Start of Block

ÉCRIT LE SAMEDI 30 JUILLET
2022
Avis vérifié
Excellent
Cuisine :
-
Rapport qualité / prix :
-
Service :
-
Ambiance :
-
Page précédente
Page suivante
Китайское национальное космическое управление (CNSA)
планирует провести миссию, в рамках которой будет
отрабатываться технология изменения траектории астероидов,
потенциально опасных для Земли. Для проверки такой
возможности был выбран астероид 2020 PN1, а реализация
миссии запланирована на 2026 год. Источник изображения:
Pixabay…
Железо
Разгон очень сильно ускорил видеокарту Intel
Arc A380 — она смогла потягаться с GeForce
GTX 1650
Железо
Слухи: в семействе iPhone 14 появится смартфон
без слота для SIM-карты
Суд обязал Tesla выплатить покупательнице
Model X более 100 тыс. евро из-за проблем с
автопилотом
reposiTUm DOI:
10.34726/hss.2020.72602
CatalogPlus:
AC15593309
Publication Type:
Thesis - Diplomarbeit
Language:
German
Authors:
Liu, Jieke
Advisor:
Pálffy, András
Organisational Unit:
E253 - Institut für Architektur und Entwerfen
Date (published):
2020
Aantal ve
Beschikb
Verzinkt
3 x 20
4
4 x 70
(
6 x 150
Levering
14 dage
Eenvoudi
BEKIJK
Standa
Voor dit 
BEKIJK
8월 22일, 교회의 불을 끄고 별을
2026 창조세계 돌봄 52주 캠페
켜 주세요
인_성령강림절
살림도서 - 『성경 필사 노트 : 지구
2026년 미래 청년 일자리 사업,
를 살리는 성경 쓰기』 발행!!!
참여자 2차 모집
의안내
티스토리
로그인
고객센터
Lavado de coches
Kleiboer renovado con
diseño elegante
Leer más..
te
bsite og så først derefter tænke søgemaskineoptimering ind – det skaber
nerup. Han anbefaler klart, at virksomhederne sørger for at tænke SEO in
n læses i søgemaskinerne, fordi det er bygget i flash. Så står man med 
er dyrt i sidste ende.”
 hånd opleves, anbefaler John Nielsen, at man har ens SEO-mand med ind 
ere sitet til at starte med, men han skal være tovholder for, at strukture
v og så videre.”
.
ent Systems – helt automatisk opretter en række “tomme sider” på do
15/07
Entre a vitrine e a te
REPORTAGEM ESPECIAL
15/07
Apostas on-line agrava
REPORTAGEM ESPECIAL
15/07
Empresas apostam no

End of Block

EXERCISE PROMPT: What lines in the listing contain "tænke"? Copy them all.

ANSWER TO THE PROBLEM:
bsite og så først derefter tænke søgemaskineoptimering ind – det skaber
nerup. Han anbefaler klart, at virksomhederne sørger for at tænke SEO in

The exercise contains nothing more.